The court decided last month Zarembok's allegations did not qualify as "protected disclosures" because his concerns "did not tend to demonstrate that any misconduct was more likely than merely possible."

The panel also determined that Zarembok did not raise his concerns due to a matter of public interest, although he could have.

In contrast, it held BP fired him fairly on the grounds that his worries produced a fundamental breach of trust between him and his coworkers, making it impossible to rebuild their working relationship.

A worker seeking protection under the U.K. whistleblowing regime must make a "protected disclosure" in accordance with the Employment Rights Act of 1996 and the Public Interest Disclosure Act of 1998. Such a disclosure must be in the "public interest" and involve disclosing information to the employer or a "designated person" (i.e., a regulator) that, in the worker's reasonable view, the employer has failed to comply with its legal obligations or that misconduct is imminent.

Clive Howard, employment partner at Keystone Law, characterised the Zarembok decision as "strange" and advised that it "should be viewed with caution." He believes that the ruling "may very well cause alarm among potential whistleblowers," but he adds that "such concern should be minimised by such individuals evaluating their case thoroughly and promptly."

“Whistleblowers need to be able to set out a reasonable belief if the action complained of goes ahead, it is likely there will be wrongdoing. That’s why the disclosure is being made,” said Howard. “And to address the obstacle put in place by this particular employment tribunal on public interest, the whistleblower should consciously consider why the disclosure is in the public interest—not usually a difficult requirement.”

Fudia Smartt, an employment partner at the law firm Spencer West, does not believe the case raises the evidence threshold, but rather "highlights a key component of the legal test for whistleblower protection," namely "the fact that a worker's subjective belief is only protected if a tribunal determines it was reasonable for them to hold such a belief."

Smartt said while the case does not break new ground, it “serves as a timely reminder it can be difficult for a claimant to bring successful whistleblowing claims.”

“Judgments like these highlight the tension with whistleblowing legislation,” she said. “On the one hand, it is right employees cannot easily make spurious claims of wrongdoing to maximize potential settlements.”

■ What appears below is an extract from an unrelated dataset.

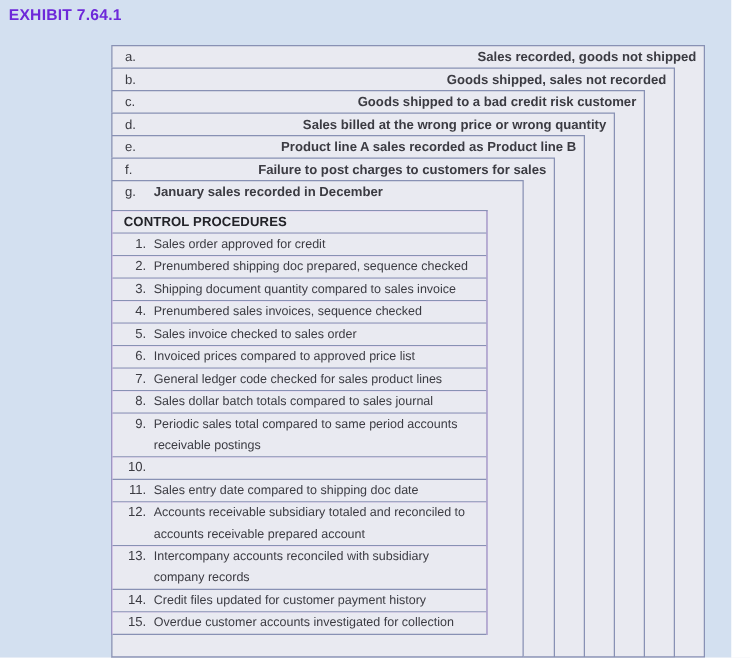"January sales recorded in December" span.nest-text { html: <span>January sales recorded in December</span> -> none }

However, said Smartt, “If the bar for bringing a successful whistleblowing claim is too high, it may have a chilling effect on would-be whistleblowers, who, fearing they will not be able to meet all the various legal tests to have protection, may decide not to say anything or simply leave their employer.”

"Perhaps now is the time for Parliament to re-examine the whistleblowing legislation to see if it has got the balance right," she noted, in light of the heightened regulatory emphasis on firms' "speak-up" cultures.

Zarembok's bribery worries arose after he returned from paternity leave and a debate arose around potential employee benefits.

“This judgment is a stark reminder whistleblowing protection is only afforded to those workers who make protected disclosures in good faith and certainly not to individuals who make a whistleblowing claim merely as a litigation tactic,” said Neil Robson, partner at law firm Katten UK.

Robson added, “It’s also clear that even if a worker is making the protected disclosure genuinely in the public interest, their claim will not succeed where there are only rumors of wrongdoing. Fundamentally, a worker must establish the relevant failure or wrongdoing has occurred, is ongoing, or is likely to occur.”